According to the invention, the extract of a plant of the genus Salacia may be any one of the filtrate after extraction as such, or its concentrated or diluted state or in the form of its dried powder, or a mixture thereof.

The dry extract powder of the aforementioned extract can be used as such when used or by dissolving in an appropriate solvent. The aforementioned solvent may be any substance, with the proviso that it is a solvent which can be used at the time of extraction and does not exert a bad influence upon the human body even when it remained in the drug or foodstuff after preparation, and in general, water, an alcohol or a hydrous alcohol is preferably used. More preferably, hot water or ethanol or hydrous ethanol is used. Regarding the alcohol concentration of the aforementioned hydrous alcohol, those which have a concentration of from 30 to 90% by mass, preferably from 40 to 70% by mass, may be used. As the drying method, spray drying, freeze drying and the like can be exemplified, though not limited thereto. (In this specification, mass ratio is equal to weight ratio.)
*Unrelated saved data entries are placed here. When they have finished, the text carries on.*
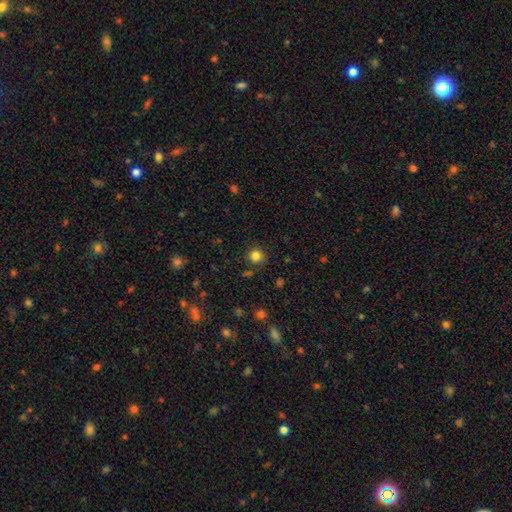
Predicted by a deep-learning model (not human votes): This is clearly a smooth galaxy (83%). How rounded: clearly round (92%). Merging: clearly none (87%).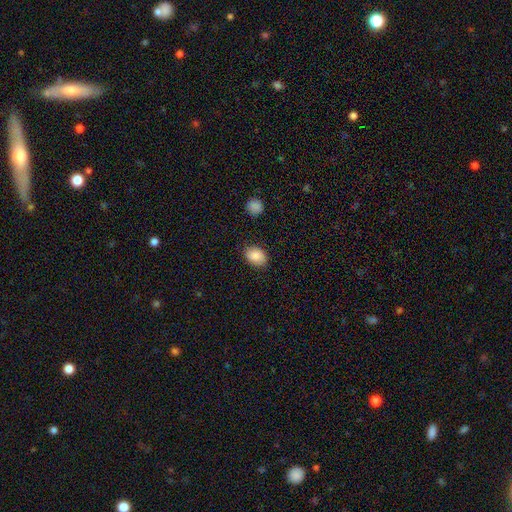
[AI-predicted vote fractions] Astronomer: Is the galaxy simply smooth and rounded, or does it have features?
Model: smooth — 85%.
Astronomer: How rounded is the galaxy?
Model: in between — 75%.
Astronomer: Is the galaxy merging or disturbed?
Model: none — 83%.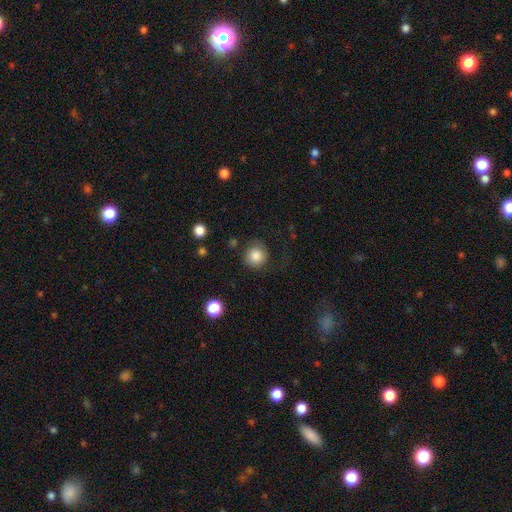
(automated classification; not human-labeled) smooth 83%, star or artifact 9%, featured or disk 9%. Down the decision tree: how rounded — round (90%); merging — none (74%).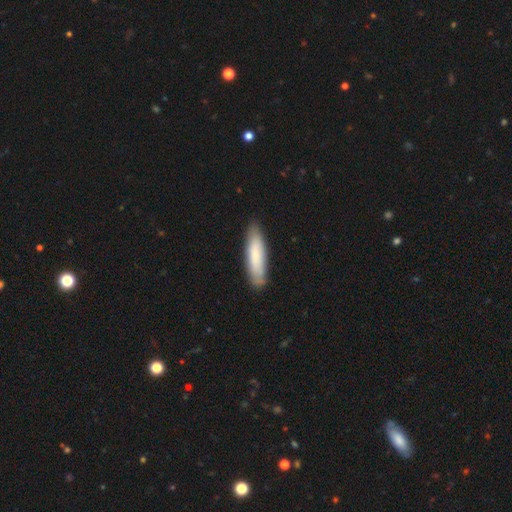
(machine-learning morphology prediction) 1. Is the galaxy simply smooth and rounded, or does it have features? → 76% smooth, 18% featured or disk, 5% star or artifact.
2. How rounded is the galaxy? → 73% cigar-shaped, 26% in between, 1% round.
It is preferable that the pulverized powder or powder-extracted extract powder of the root skin or trunk shows a weight loss on drying of 10% or less, more preferably a weight loss on drying of 8% or less, by the weight loss on drying test described in The Pharmacopoeia of Japan.
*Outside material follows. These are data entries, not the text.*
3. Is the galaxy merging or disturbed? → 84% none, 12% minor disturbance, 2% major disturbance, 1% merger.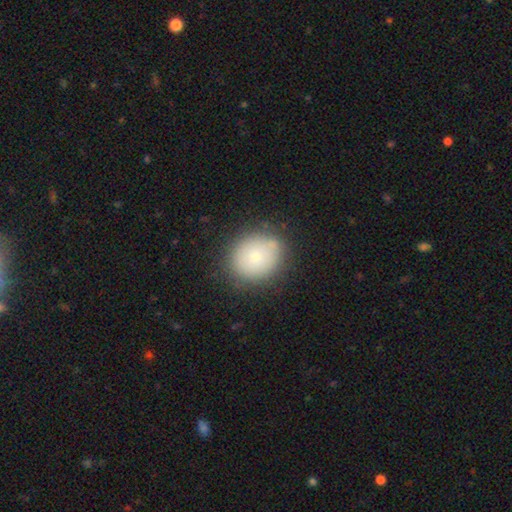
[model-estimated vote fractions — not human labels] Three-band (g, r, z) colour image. It shows a smooth galaxy with no disk features (73%) that is round (71%). Merging: none (79%).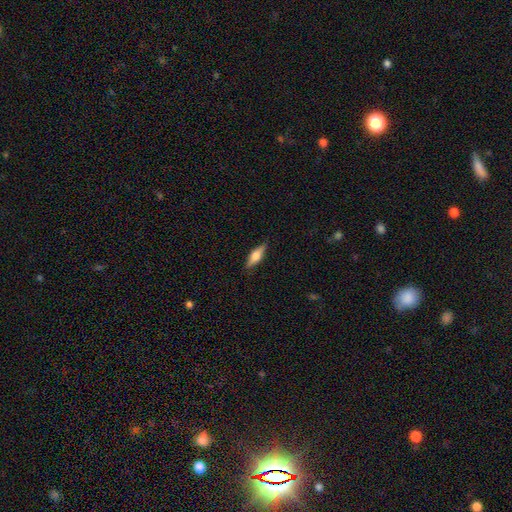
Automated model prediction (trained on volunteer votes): Smooth or featured?
  - smooth: 49% *
  - featured or disk: 44%
  - star or artifact: 7%
Merging?
  - none: 86% *
  - minor disturbance: 10%
  - major disturbance: 2%
  - merger: 1%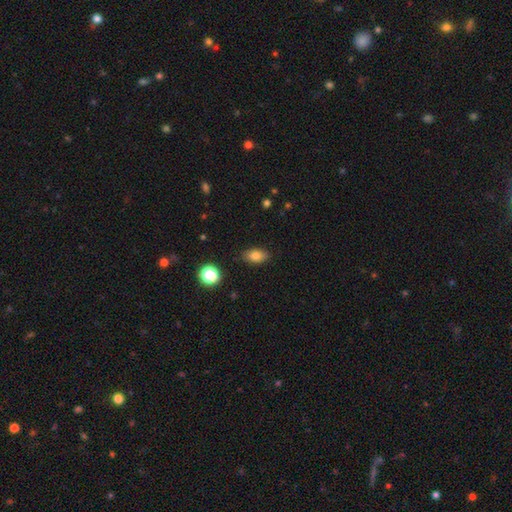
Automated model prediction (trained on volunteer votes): Smooth or featured: smooth — 81% (star or artifact — 10%)
How rounded: in between — 87% (round — 11%)
Merging: none — 86% (minor disturbance — 10%)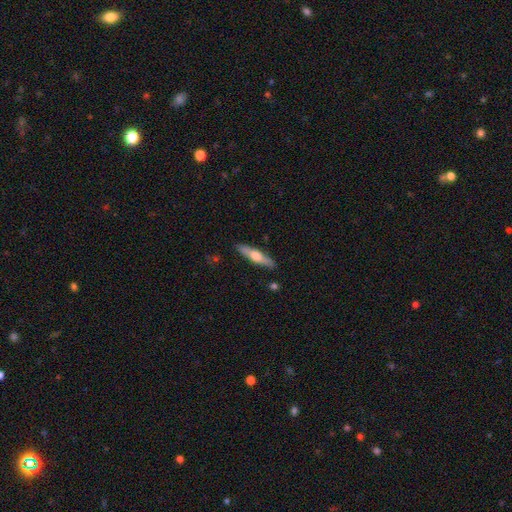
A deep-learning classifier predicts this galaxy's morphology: smooth 48%, featured or disk 46%, star or artifact 6%. Down the decision tree: merging — none (88%).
In addition, the extract or pulverized product of a plant of the genus Salacia can also be used in the form of a paste or powder by concentrating and drying the same. When the extract is made into a paste or powder by concentrating and drying it, a freeze drying method, a spray drying method and the like are used, though not limited thereto. The extract of a plant of the genus Salacia made into a paste or powder can be ingested as such, or a dried extract powder of the extract of a plant of the genus Salacia may be made into a food article, by adding to and mixing with a material containing water, tea, coffee, juice, alcohol and the like drinks, a cake and the like general food and the like as an inclusion composition, in an amount of 0.01% by mass or more of the inclusion composition. It can also be used for the purpose of an external use.
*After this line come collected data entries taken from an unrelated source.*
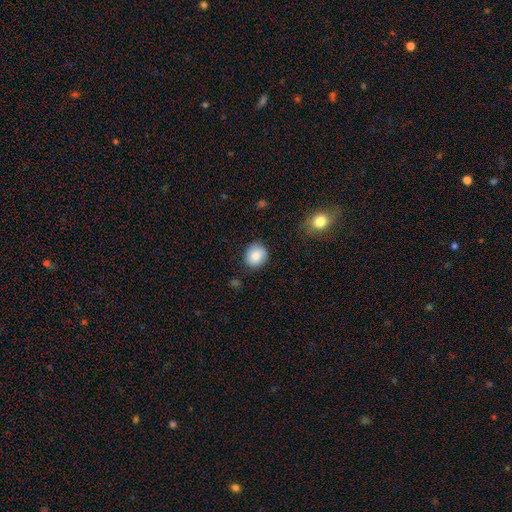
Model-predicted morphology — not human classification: smooth-or-featured: smooth: 84% | star or artifact: 8% | featured or disk: 8%
  how-rounded: round: 68% | in between: 31% | cigar-shaped: 1%
  merging: none: 82% | minor disturbance: 13% | major disturbance: 3% | merger: 2%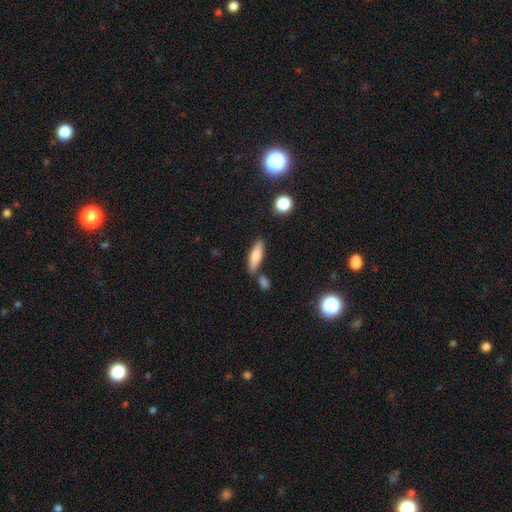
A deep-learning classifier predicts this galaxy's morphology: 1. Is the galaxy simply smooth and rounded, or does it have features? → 74% smooth, 20% featured or disk, 7% star or artifact.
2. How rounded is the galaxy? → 51% cigar-shaped, 47% in between, 2% round.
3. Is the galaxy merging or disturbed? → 74% none, 13% minor disturbance, 10% merger, 3% major disturbance.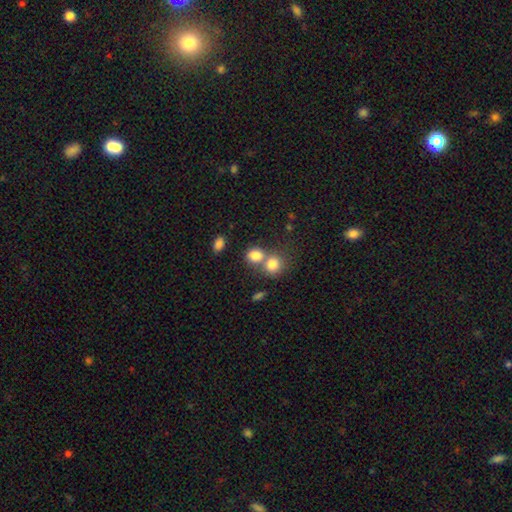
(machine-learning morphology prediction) The model was most divided on "merging": merger: 47%, none: 42%, minor disturbance: 8%, major disturbance: 4%. More confident: smooth or featured — smooth (81%); how rounded — round (64%).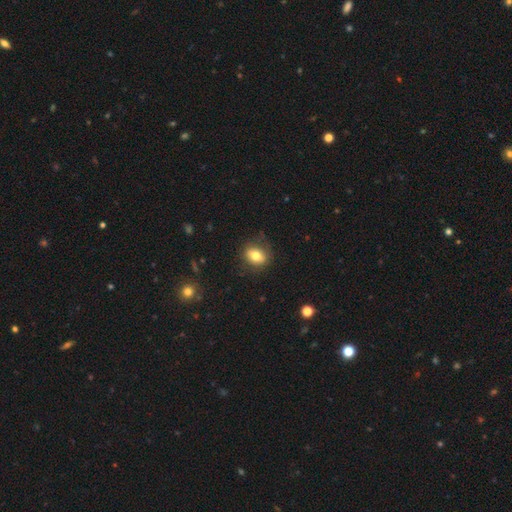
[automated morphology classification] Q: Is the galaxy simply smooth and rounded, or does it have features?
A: smooth — 76%.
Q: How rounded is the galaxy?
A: in between — 61%.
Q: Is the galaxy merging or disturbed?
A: none — 80%.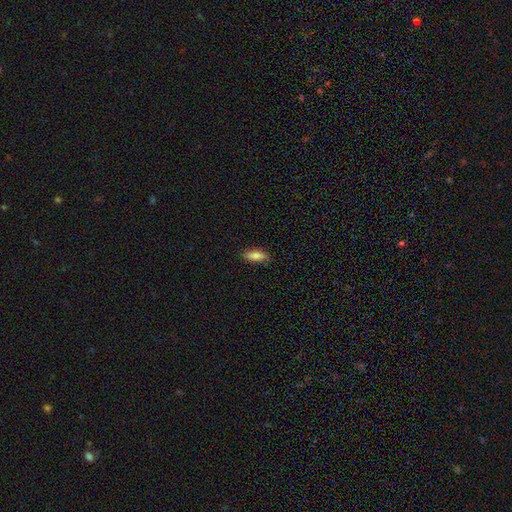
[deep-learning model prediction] This is clearly a smooth galaxy (81%). How rounded: likely in between (64%). Merging: clearly none (84%).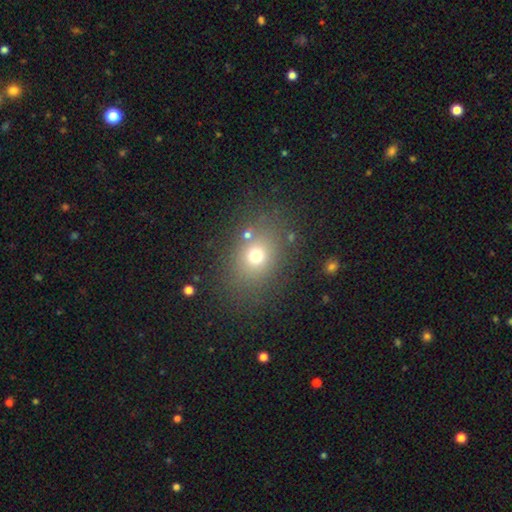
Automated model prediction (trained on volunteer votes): Q: Smooth or featured?
A: smooth (69%); runner-up: star or artifact (19%)
Q: How rounded?
A: round (52%); runner-up: in between (47%)
Q: Merging?
A: none (79%); runner-up: minor disturbance (11%)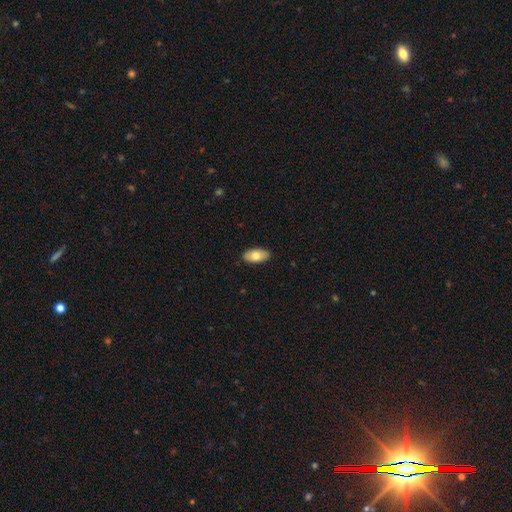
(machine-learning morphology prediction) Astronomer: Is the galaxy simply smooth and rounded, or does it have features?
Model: smooth — 73%.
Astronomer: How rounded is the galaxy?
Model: in between — 93%.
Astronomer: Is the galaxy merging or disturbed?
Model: none — 89%.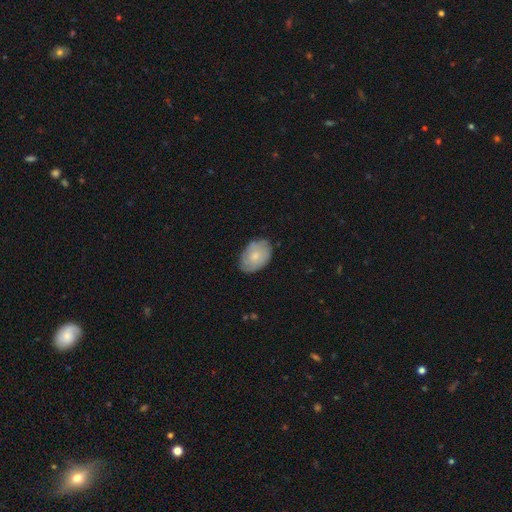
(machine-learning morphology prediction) This appears to be a smooth galaxy with no disk features (60%) that is in between round and cigar-shaped (83%). Merging: none (75%).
In the case of tablets or solid foodstuffs, the amount of the extract or pulverized product of a plant of the genus Salacia according to the invention is preferably 10 to 100% by mass, more preferably 20 to 100% by mass, based on the total amount of the agent for increasing blood adiponectin quantity. In the case of solutions or drinks, the amount of the extract or pulverized product of a plant of the genus Salacia according to the invention is preferably 0.01 to 20% by mass, more preferably 0.05 o 10% by mass, based on the total amount of the agent for increasing blood adiponectin quantity.

Particularly, the drinks are used as container-packed drinks. Since the appearance of a container-packed drink shows a large change in color tone when preserved for a prolonged period of time, it becomes unfit as goods. In the drinks, coloration gradually advances and the color tone is changed with the lapse of time.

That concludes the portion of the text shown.